Vielleicht hat Camus recht, und das ganze Bestreben in der Kunst ist auf die Wiederentdeckung unserer frühesten Eindrücke von schlichter, ergreifender Schönheit gerichtet. Das Bemerkenswerte am Genre Americana ist gerade jene suggerierte Tradition und Tiefe, die in den immer neuen Anwandlungen dieser ebenso einfachen wie ewig jungen Musik mitschwingt. Die Fleet Foxes, ein Quartett bärtiger, junger Romantiker aus Seattle, spielen solche traditionelle amerikanische Musik und sind doch alles andere als altbacken. Sie machen nichts Neues und klingen doch unerhört. Ihr selbstbetitelter Erstling, der dank euphorischer Besprechungen in den USA und Großbritannien bereits den merkwürdigen Makel der Konsensplatte mit sich schleppt, ist in Wahrheit das schönste und ergreifendste amerikanische Debüt des Jahres - womöglich gar die aufregendste Neuentdeckung seit Midlakes "The Trials of Van Occupanther" von 2006. ~ Jens Szameit (teleschau) aufklappen »
Was die Fleet Foxes so eklatant von der Masse der amerikanischen Traditionalisten abhebt, ist ihr wahrhaft verschwenderischer Melodienreichtum, den die jungen Schwärmer derart bewegend mehrstimmig in Szene setzen, dass sich mit den Beach Boys gleich die denkbar gewichtigste Vergleichsgröße aufdrängt. Auch an das wundersame "Person Pitch" des Animal-Collective-Ablegers Panda Bear aus dem vergangenen Jahr fühlt man sich gelegentlich erinnert - abzüglich des experimentellen Sampling-Ansatzes.
Gerade der Umstand, dass die Fleet Foxes aus den einfachsten musikalischen Mitteln ihre erschütternde Schönheit gewinnen, ist frappierend. Durch die elf Songs des Albums schallen die Echos alter Pastorale, die sich in Verklärungen der amerikanischen Wildnis im Geiste der Dichter Whitman und Thoreau ergehen. "Ragged Wood", "Tiger Mountain Peasant Song" und "Blue Ridge Mountains" feiern die Erhabenheit der Natur. "Meadowlarks" huldigt der pittoresken Fauna, "Quiet Houses" der stillen Einkehr ins traute Heim nach langer Reise.

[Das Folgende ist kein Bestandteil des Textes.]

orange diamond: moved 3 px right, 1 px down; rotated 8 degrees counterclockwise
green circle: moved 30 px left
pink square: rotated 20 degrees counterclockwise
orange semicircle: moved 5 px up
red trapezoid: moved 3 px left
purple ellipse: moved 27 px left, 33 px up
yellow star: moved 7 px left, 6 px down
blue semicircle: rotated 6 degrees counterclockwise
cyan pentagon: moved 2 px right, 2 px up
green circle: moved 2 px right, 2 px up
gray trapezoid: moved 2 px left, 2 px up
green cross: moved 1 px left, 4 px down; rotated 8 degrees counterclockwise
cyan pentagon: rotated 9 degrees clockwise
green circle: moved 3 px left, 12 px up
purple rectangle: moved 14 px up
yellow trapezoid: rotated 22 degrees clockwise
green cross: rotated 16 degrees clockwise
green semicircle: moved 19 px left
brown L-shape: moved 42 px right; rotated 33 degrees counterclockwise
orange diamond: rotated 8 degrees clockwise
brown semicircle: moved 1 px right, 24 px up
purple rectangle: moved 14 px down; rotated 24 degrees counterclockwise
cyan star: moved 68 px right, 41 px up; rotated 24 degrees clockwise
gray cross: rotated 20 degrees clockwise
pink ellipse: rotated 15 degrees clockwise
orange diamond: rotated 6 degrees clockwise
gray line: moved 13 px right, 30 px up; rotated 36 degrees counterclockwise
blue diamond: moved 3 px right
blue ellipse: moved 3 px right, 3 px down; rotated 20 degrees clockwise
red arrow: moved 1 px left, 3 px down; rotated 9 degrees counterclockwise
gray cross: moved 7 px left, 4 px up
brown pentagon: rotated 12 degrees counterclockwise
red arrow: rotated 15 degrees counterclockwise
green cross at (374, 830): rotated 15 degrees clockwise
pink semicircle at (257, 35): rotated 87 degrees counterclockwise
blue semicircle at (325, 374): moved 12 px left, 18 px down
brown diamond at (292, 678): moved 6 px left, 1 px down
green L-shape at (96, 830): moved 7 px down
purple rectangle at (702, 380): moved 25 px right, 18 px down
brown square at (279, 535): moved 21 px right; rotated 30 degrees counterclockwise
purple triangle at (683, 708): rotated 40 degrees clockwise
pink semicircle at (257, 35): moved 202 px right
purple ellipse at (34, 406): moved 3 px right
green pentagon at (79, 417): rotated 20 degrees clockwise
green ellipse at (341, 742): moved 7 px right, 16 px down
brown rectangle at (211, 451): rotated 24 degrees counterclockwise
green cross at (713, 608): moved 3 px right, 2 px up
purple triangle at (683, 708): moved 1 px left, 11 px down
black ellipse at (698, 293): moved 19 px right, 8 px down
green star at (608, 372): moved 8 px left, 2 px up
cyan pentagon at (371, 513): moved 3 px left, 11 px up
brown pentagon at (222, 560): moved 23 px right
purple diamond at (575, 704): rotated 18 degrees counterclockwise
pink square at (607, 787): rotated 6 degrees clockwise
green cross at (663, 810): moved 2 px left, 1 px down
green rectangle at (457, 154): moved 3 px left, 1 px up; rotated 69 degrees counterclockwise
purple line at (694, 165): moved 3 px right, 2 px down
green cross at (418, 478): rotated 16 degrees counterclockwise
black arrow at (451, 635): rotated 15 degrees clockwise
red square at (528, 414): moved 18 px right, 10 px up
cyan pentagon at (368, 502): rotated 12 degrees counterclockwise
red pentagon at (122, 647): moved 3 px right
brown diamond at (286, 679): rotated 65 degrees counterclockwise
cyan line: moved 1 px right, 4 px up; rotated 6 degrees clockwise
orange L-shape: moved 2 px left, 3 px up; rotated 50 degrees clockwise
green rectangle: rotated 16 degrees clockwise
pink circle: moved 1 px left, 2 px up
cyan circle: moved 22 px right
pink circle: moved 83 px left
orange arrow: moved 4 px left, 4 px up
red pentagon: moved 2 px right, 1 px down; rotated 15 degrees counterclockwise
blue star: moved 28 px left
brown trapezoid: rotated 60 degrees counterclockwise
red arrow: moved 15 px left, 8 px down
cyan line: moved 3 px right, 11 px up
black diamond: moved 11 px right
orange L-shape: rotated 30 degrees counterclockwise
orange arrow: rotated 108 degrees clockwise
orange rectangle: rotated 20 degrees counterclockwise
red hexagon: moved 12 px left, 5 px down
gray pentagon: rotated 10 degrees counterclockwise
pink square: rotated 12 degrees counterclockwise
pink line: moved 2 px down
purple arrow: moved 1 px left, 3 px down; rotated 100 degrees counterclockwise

Wie selbstverständlich schreibt "Fleet Foxes" den großen amerikanischen Kanon fort, schließt die Lücke zu den großen, offenbarungsreichen Momenten eines Gene Clark, Neil Young oder Gram Parsons. Die sich fast schon klassisch vermittelnden "White Winter Hymnal", "Your Protector" sowie das schier unfassbare "He Doesn't Know Why" sind schlicht die erwärmendsten, verschwenderischsten und jenseitigsten Songs, die sich im Jahr 2008 denken lassen.